Hunting Myths Pt 3: Hunting Is Efficient & Humane

Nothing humane or quick about the hunting & killing of this healthy stag by the Quantock Stag Hounds on August 29th 1995. By definition, without the Hunting Act such atrocities would be legal. Stills grab from film taken by Kevin Hill.

OPINION: Zoologist Jordi Casamitjana writes exclusively for Hounds Off

Mr Barrington claims (Horse & Hound, 11.10.18) that hunting causes less animal suffering than other ways to kill such as shooting. This is not true. He claims that shooters often miss and injure the animals they target (which is true and this is why shooting should also be banned) and so hunting is a better alternative. However, he completely omits three key facts:

1) Only in hunting you have the psychological and physical suffering caused by the prolonged chase, which Professor Bateson and Elizabeth L. Bradshaw famously proved with their undisputed research which led to the banning of staghunting in National Trust land many years ago (a ban which, unfortunately, the NT does very little to enforce).

Data section:
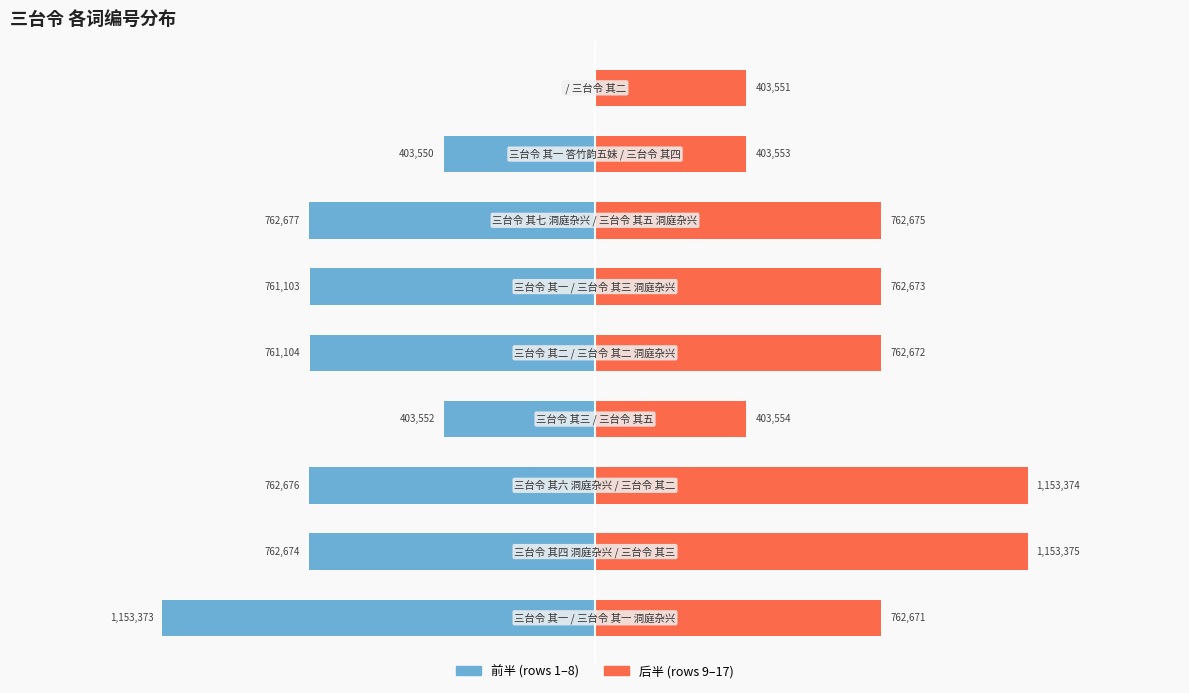

List the series in order of their peak value, lowest first.

col_0 (前半), col_0 (后半)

Required work:
Continue the opinion piece arguing that hunting is neither efficient nor humane, picking up after its last sentence.

Result of the task:
2) The animals may also be injured by the hounds and not be killed straight away if they managed to hide underground on time or to flee into land the hounds cannot enter.

3) Dogs, like most canids (wolves, hyenas, etc.), would not kill their prey by a quick bite in the neck as felids (cats, tigers, etc.) do, but by biting any part of the body they can reach, and keep biting. Therefore, the actual death along (ignoring the suffering already caused by the long chase) is likely to cause lots of pain and suffering.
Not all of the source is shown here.